- _WHAT TO WORK ON_: Among the entries that follow, some lines contain the word "Augmentations". Show all of them.

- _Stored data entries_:
##############################
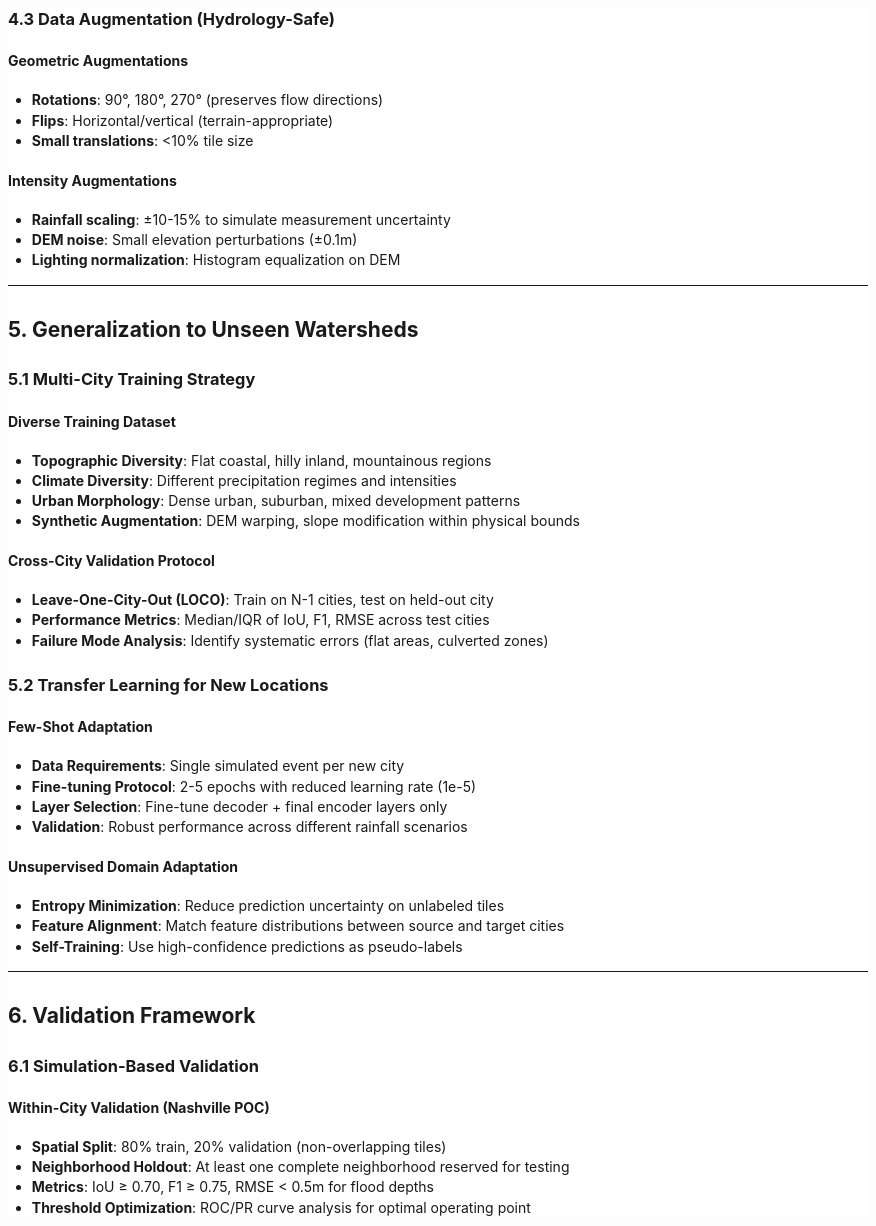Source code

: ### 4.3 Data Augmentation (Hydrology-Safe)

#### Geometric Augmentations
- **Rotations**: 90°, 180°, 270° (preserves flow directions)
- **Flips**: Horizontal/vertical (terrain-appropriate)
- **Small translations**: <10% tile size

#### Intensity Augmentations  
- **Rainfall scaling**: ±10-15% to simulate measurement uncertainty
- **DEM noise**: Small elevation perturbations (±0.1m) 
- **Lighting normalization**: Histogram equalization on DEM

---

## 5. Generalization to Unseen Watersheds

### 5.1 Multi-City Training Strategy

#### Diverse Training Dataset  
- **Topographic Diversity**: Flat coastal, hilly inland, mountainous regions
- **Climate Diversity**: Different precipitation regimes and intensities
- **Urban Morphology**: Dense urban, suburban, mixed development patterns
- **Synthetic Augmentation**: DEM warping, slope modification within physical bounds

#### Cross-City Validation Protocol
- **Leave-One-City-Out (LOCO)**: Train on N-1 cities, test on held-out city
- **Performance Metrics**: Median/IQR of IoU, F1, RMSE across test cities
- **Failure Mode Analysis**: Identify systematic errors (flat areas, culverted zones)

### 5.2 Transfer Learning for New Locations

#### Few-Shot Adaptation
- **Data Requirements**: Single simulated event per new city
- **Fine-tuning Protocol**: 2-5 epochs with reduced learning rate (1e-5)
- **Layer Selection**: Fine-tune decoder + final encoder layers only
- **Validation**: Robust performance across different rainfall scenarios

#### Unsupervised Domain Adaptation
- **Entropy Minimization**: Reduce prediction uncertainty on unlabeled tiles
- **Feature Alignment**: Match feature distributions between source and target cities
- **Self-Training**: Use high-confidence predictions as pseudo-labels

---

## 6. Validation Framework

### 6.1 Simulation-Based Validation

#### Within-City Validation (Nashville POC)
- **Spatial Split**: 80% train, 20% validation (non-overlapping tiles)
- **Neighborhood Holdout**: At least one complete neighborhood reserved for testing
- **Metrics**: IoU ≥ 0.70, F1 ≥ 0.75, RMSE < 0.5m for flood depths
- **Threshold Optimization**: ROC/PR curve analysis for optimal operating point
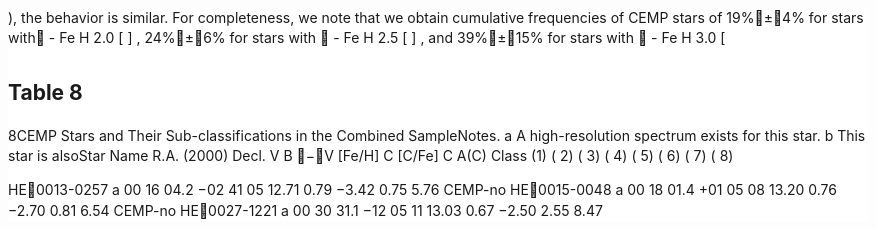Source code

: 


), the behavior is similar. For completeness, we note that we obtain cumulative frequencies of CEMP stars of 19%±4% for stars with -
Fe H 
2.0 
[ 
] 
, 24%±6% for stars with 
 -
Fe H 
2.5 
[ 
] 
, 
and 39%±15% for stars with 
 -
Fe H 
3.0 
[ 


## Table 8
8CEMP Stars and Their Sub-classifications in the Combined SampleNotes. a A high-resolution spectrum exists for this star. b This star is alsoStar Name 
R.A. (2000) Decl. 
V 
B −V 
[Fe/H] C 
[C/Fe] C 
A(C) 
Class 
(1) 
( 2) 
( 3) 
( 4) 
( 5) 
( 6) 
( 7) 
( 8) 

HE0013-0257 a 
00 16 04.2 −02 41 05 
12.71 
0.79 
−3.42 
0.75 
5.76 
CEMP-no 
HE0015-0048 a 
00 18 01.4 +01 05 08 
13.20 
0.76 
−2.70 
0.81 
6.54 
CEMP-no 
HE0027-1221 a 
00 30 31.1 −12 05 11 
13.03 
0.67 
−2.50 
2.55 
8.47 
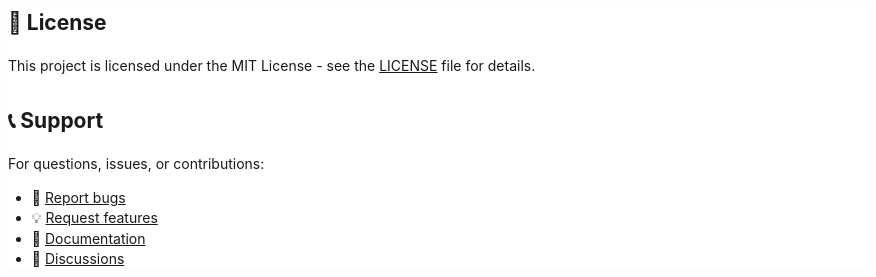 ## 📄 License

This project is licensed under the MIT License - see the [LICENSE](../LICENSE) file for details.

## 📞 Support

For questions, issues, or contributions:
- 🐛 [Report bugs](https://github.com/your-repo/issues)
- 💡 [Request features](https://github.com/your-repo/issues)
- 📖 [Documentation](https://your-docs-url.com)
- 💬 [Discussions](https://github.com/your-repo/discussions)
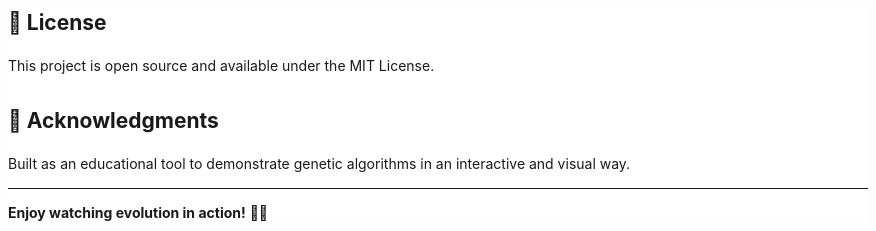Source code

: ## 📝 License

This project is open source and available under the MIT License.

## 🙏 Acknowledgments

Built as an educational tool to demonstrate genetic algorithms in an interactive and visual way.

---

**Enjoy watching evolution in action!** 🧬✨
##############################
- _PROBLEM SOLUTION_:
#### Geometric Augmentations
#### Intensity Augmentations  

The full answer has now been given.